═══ Data for the task ═══
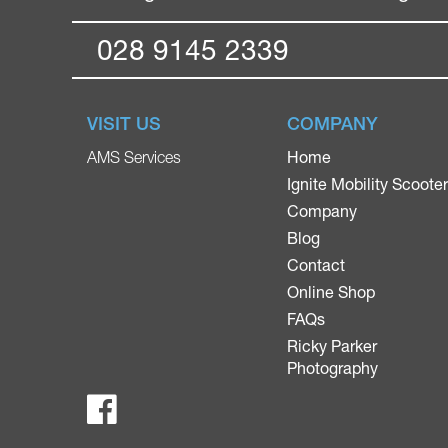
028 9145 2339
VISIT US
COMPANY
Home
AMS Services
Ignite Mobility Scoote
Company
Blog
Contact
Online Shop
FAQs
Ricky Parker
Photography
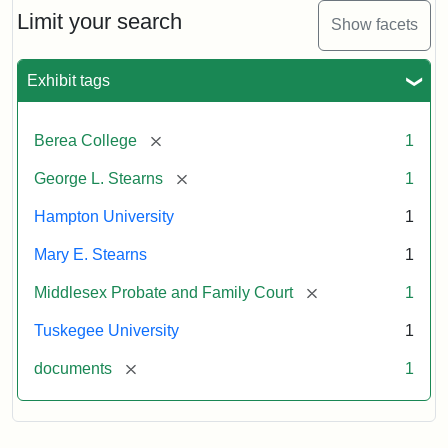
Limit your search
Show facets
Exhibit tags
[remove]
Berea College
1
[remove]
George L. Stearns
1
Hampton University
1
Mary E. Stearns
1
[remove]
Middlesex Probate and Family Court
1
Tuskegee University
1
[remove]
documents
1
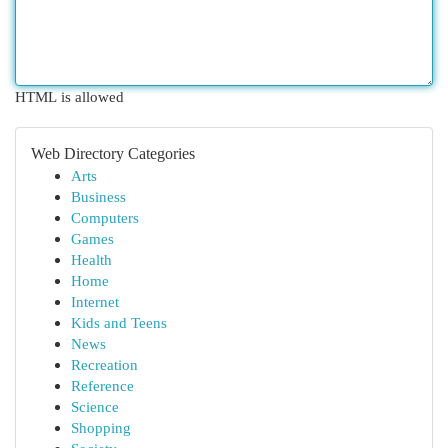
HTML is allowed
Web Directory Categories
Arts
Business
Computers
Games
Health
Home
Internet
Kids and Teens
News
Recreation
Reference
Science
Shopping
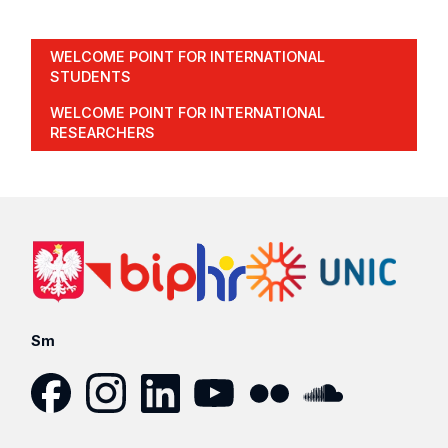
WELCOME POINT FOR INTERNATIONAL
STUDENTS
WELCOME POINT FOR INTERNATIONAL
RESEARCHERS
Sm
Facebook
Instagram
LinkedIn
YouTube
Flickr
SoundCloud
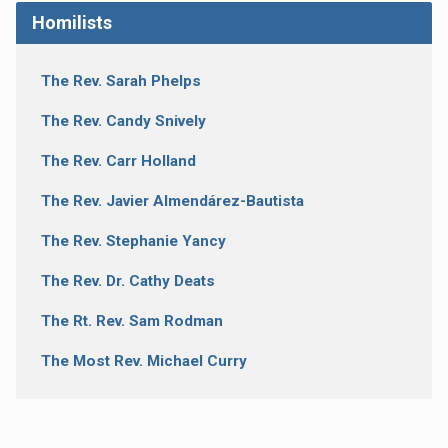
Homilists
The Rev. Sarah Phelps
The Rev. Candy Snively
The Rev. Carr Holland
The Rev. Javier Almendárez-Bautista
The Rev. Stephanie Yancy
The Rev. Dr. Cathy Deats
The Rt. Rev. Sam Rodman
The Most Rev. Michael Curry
═══
═══ Data for the task ═══
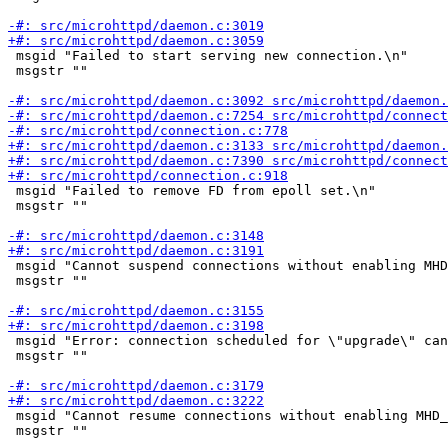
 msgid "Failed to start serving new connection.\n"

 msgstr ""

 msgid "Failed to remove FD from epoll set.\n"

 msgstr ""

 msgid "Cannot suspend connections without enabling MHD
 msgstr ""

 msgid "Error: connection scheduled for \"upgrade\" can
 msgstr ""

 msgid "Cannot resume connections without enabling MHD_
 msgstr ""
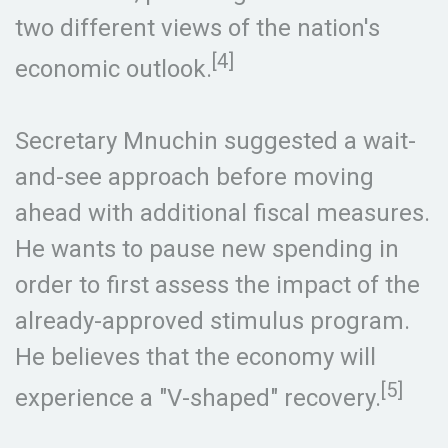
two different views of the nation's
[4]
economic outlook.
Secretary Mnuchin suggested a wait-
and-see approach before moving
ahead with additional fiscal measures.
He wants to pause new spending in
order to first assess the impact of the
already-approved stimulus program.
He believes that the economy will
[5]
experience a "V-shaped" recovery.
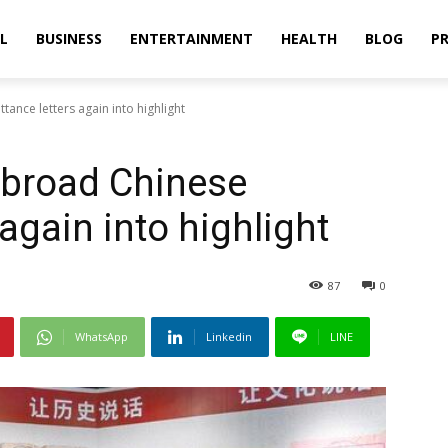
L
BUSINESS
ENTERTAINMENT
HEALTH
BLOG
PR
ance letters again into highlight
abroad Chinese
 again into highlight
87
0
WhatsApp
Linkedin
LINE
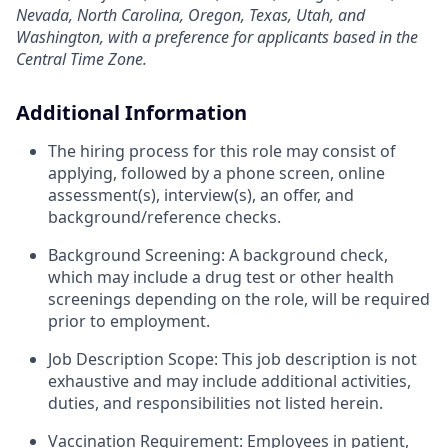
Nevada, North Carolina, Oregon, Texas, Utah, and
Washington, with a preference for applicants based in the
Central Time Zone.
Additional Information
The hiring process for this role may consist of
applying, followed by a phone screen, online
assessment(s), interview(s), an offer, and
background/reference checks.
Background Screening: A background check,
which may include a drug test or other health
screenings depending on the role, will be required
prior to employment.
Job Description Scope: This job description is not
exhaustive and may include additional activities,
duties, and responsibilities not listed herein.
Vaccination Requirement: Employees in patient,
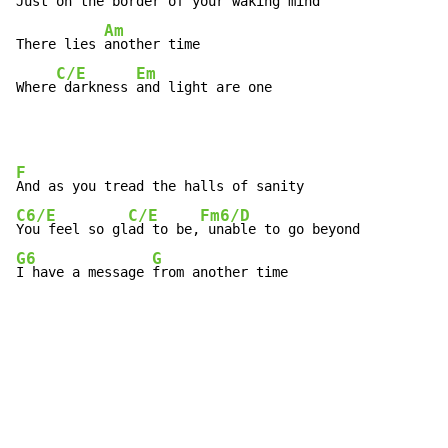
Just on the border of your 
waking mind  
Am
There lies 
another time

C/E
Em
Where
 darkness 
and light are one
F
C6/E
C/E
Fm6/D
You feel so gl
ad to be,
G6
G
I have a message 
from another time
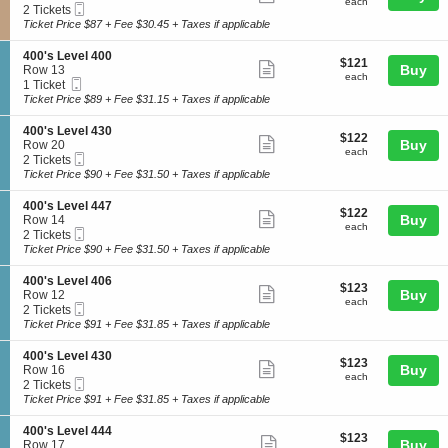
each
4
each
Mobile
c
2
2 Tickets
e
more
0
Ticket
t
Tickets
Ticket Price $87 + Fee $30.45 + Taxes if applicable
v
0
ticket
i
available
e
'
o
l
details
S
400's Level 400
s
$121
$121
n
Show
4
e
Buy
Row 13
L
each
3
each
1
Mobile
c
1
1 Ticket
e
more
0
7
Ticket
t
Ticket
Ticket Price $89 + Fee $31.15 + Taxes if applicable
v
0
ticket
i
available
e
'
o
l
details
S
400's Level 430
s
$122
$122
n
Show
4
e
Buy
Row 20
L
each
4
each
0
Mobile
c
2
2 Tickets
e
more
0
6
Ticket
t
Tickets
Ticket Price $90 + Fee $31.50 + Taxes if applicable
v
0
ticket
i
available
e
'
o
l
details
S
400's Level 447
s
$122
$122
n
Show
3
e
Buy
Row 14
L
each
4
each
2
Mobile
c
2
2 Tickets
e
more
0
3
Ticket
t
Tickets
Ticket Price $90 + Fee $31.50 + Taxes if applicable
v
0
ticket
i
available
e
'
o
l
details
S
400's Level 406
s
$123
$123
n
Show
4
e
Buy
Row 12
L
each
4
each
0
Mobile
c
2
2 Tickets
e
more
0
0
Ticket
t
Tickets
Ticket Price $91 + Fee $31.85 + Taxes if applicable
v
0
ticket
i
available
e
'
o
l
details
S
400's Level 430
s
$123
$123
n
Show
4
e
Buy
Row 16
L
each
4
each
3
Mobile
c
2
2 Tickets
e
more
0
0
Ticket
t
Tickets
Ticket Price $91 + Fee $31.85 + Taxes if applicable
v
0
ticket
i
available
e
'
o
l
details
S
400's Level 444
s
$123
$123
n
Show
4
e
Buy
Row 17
═══
Copy out in full every line above that contains the word "connections".

 msgid "Cannot suspend connections without enabling MHD
 msgid "Cannot resume connections without enabling MHD_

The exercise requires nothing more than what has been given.